Ik lag te slapen, boven. Ellen was nog steeds gekluisterd aan de bank, beneden. Dus toen de voordeurbel overging opende het Kind min of meer namens ons de deur. Op de stoep stond Terrence. Hij had een karton bier in zijn hand, Guinness. Hij dacht al wel dat ik sliep, en nee, hij had geen tijd om binnen te komen… Of het Kind dat bier aan Sleeping Beauty wilde doen toekomen.
Beleefd als ze is nam het Kind de gulle gaven aan. Wel schoot het even door haar brein: Welke Ier, het zij ingeburgerd dan wel authentiek, staat zomaar vrijwillig zijn Guinness af? Is er misschien iets mis mee?

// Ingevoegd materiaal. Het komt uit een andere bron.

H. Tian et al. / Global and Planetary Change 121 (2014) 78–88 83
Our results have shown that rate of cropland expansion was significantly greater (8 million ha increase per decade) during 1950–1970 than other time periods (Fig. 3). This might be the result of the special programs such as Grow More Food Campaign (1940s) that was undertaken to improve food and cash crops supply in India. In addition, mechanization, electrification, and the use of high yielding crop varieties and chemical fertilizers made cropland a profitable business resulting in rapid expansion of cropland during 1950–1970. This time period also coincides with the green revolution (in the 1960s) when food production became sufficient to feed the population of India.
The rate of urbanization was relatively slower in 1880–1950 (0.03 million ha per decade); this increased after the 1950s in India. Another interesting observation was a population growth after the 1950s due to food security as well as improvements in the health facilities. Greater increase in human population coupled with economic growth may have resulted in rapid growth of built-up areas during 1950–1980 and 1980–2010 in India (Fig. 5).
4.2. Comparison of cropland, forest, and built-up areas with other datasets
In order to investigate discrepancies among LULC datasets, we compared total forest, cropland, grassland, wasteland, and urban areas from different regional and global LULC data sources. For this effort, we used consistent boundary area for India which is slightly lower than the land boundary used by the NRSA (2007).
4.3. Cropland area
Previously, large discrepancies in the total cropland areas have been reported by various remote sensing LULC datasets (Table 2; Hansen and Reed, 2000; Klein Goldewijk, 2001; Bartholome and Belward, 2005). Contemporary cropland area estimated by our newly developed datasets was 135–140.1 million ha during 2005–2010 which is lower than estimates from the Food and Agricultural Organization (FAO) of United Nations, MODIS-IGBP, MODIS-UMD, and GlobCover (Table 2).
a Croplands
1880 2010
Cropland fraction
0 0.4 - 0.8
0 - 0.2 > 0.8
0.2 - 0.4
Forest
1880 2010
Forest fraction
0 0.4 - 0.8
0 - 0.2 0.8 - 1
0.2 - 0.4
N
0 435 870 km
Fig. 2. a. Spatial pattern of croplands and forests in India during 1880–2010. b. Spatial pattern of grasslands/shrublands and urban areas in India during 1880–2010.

Laat ik er geen misverstand over bestaan: Terrence is een gastvrij man. Ik weet dat, ik heb feesten mee mogen maken in hullie huis, niemand kwam ook maar het geringste tekort…

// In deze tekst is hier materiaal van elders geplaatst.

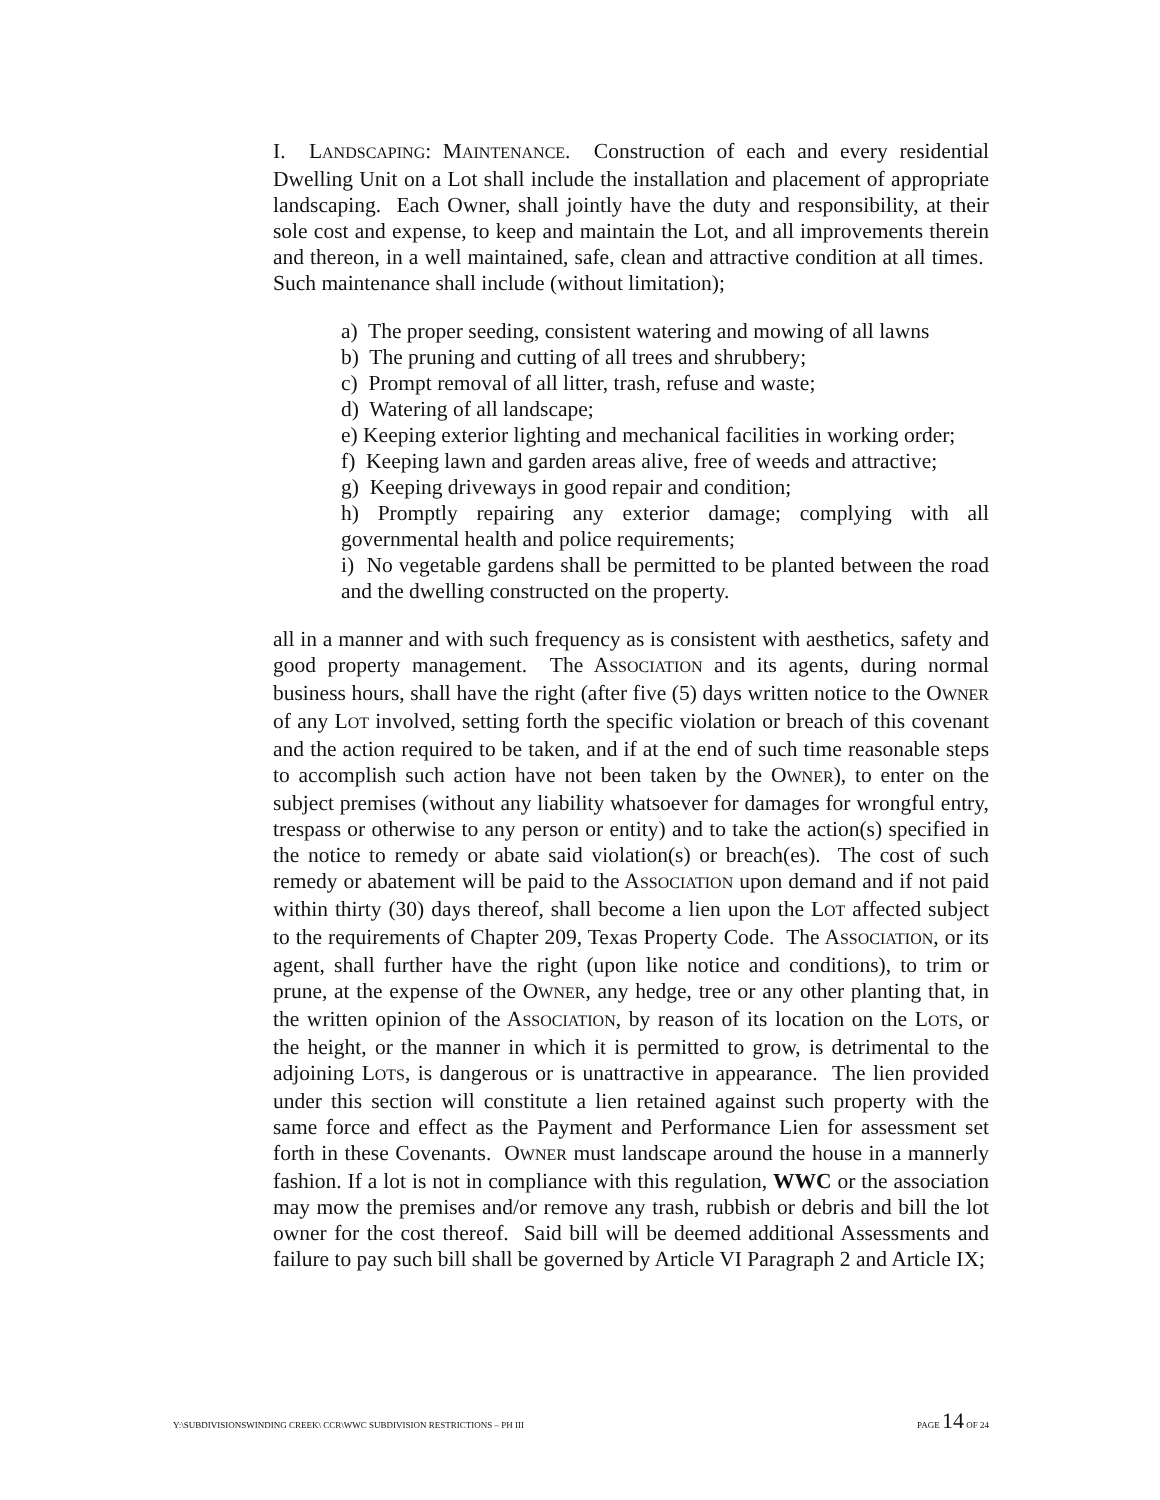I. LANDSCAPING: MAINTENANCE. Construction of each and every residential Dwelling Unit on a Lot shall include the installation and placement of appropriate landscaping. Each Owner, shall jointly have the duty and responsibility, at their sole cost and expense, to keep and maintain the Lot, and all improvements therein and thereon, in a well maintained, safe, clean and attractive condition at all times. Such maintenance shall include (without limitation);
a) The proper seeding, consistent watering and mowing of all lawns
b) The pruning and cutting of all trees and shrubbery;
c) Prompt removal of all litter, trash, refuse and waste;
d) Watering of all landscape;
e) Keeping exterior lighting and mechanical facilities in working order;
f) Keeping lawn and garden areas alive, free of weeds and attractive;
g) Keeping driveways in good repair and condition;
h) Promptly repairing any exterior damage; complying with all governmental health and police requirements;
i) No vegetable gardens shall be permitted to be planted between the road and the dwelling constructed on the property.
all in a manner and with such frequency as is consistent with aesthetics, safety and good property management. The ASSOCIATION and its agents, during normal business hours, shall have the right (after five (5) days written notice to the OWNER of any LOT involved, setting forth the specific violation or breach of this covenant and the action required to be taken, and if at the end of such time reasonable steps to accomplish such action have not been taken by the OWNER), to enter on the subject premises (without any liability whatsoever for damages for wrongful entry, trespass or otherwise to any person or entity) and to take the action(s) specified in the notice to remedy or abate said violation(s) or breach(es). The cost of such remedy or abatement will be paid to the ASSOCIATION upon demand and if not paid within thirty (30) days thereof, shall become a lien upon the LOT affected subject to the requirements of Chapter 209, Texas Property Code. The ASSOCIATION, or its agent, shall further have the right (upon like notice and conditions), to trim or prune, at the expense of the OWNER, any hedge, tree or any other planting that, in the written opinion of the ASSOCIATION, by reason of its location on the LOTS, or the height, or the manner in which it is permitted to grow, is detrimental to the adjoining LOTS, is dangerous or is unattractive in appearance. The lien provided under this section will constitute a lien retained against such property with the same force and effect as the Payment and Performance Lien for assessment set forth in these Covenants. OWNER must landscape around the house in a mannerly fashion. If a lot is not in compliance with this regulation, WWC or the association may mow the premises and/or remove any trash, rubbish or debris and bill the lot owner for the cost thereof. Said bill will be deemed additional Assessments and failure to pay such bill shall be governed by Article VI Paragraph 2 and Article IX;
Y:\SUBDIVISIONSWINDING CREEK\ CCR\WWC SUBDIVISION RESTRICTIONS – PH III PAGE 14 OF 24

Nee, het zit anders. Het gaat over het bier. Over de policy van de Guiness brouwerij. Die hebben namelijk al heel lang geleden besloten om elke markt in de wereld op zijn of haar wenken te bedienen. De Indiase markt, de Afrikaanse markt, de Thaise markt, de Chinese markt, en ook de Belgische. Altijd gebrouwen at Saint James’ Gate in Dublin.
Voor onze contreien betekende het dat ze ergens aan het eind van de negentiende eeuw een speciaal Guinness bier gingen brouwen voor ene meneer Martin, van oorsprong Engelsman, maar ook kleine brouwer en bierhandelaar in Antwerpen. Aangepast aan de smaak van België-fin-de-siécle brouwden ze een zwaar stout. Dat viel in de smaak, en dat doet het nog steeds.

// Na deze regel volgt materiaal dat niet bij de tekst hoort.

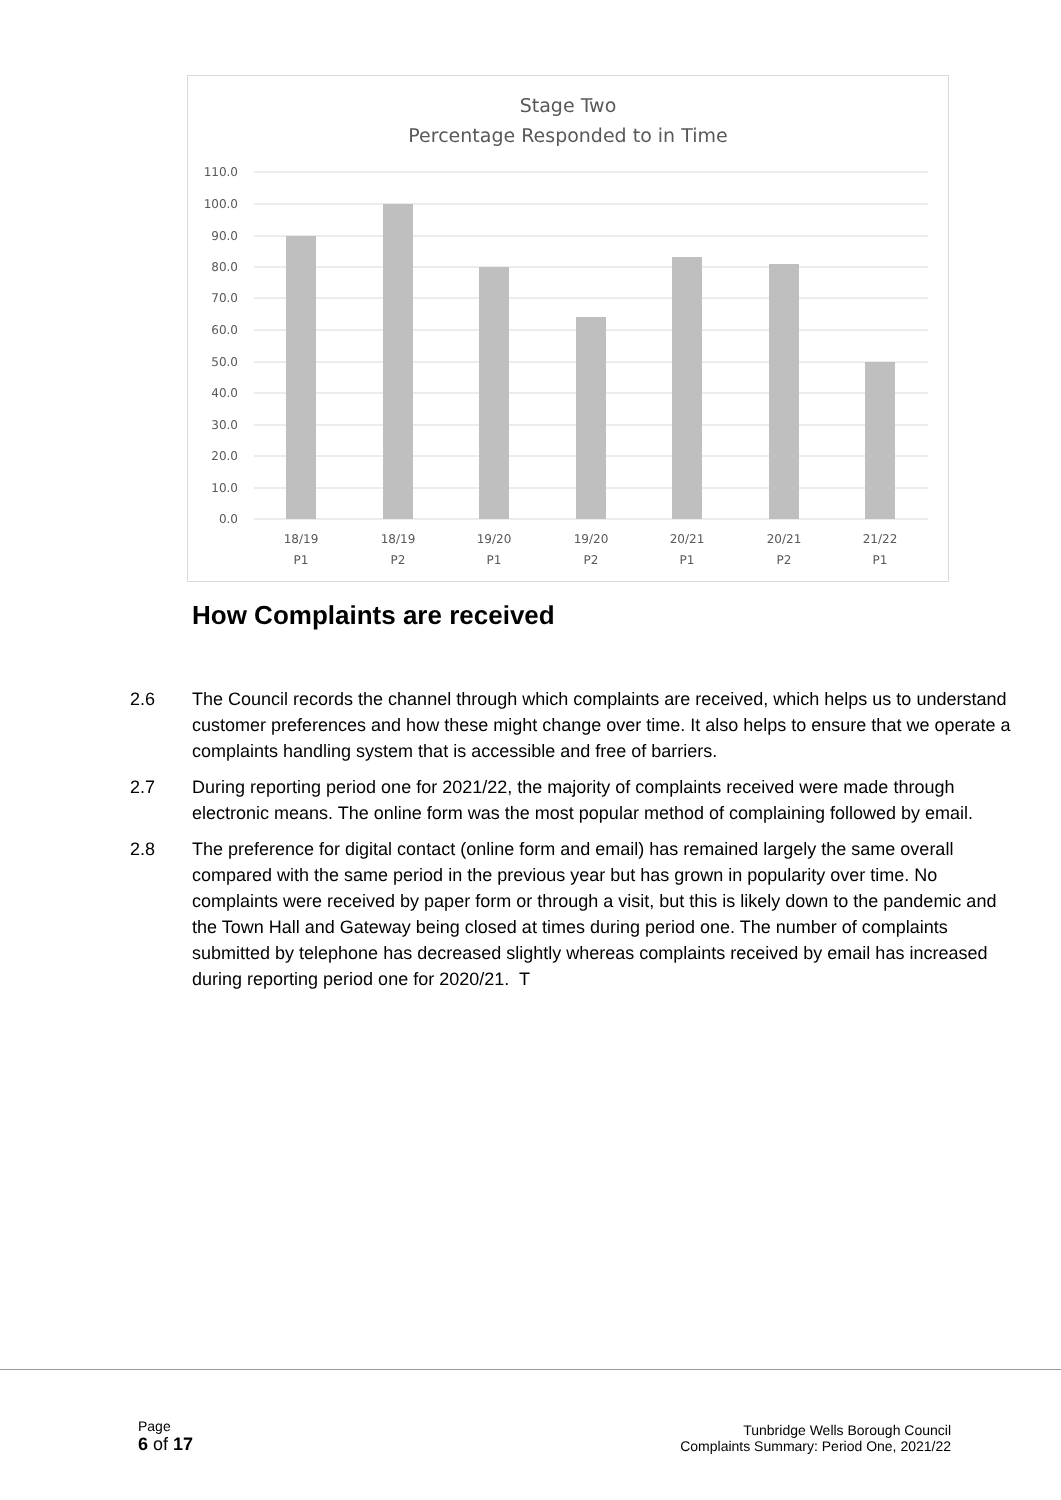Stage Two
Percentage Responded to in Time
110.0
100.0
90.0
80.0
70.0
60.0
50.0
40.0
30.0
20.0
10.0
0.0
18/19
P1
18/19
P2
19/20
P1
19/20
P2
20/21
P1
20/21
P2
21/22
P1
How Complaints are received
2.6 The Council records the channel through which complaints are received, which helps us to understand customer preferences and how these might change over time. It also helps to ensure that we operate a complaints handling system that is accessible and free of barriers.
2.7 During reporting period one for 2021/22, the majority of complaints received were made through electronic means. The online form was the most popular method of complaining followed by email.
2.8 The preference for digital contact (online form and email) has remained largely the same overall compared with the same period in the previous year but has grown in popularity over time. No complaints were received by paper form or through a visit, but this is likely down to the pandemic and the Town Hall and Gateway being closed at times during period one. The number of complaints submitted by telephone has decreased slightly whereas complaints received by email has increased during reporting period one for 2020/21. T
Page
6 of 17
Tunbridge Wells Borough Council
Complaints Summary: Period One, 2021/22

Ik ben gek op dat Stoutbier. Hoog alcoholgehalte (7%), zo bitter dat je wangen onwillekeurig naar binnen puilen en een lange afdronk waarbij de smaak van laurierdrop nog tijdenlang in je mond blijft hangen. Bier dat oogt zo zwart als de nacht…
De meeste Ieren hebben daar niks mee. Zij houden van hun Guinness van de tap. Mild, tikje hop, bittertje, 4,8 % alcohol, niet te overdreven. En vandaar: Terrence heeft niks met dat Belgische Guinness.
Enfin,… de gulle gaven werden natuurlijk in dank geaccepteerd. Ik dronk een paar flessen bij de eerst volgende gelegenheid. Ik diepte er zowaar mijn half-a-pint glas voor op uit de kelder. Enig decorum is me niet vreemd…
En nu ik erover nadenk schiet me een enorme blunder door mijn hoofd. Guinness en Oesters, die moordcombinatie… Ik probeerde dat uit met het Belgisch Guinness en ik vond het niks. Terwijl het hele gedoe natuurlijk gaat over Oesters met het originele Ierse Draft…
Stom, stom, stom…
Haja, er gaat niets boven een fikse wandeling in de Ierse Connemara, door regen, wind en zeelucht, en dan met modderige schoenen en rode wangen binnenstappen in O’Dowd’s seafood bar, een warme welkome pub, in het alleraardigste vissersdorp Roundstone voor een Guinness met zilte Connemara-oesters bij het haardvuur.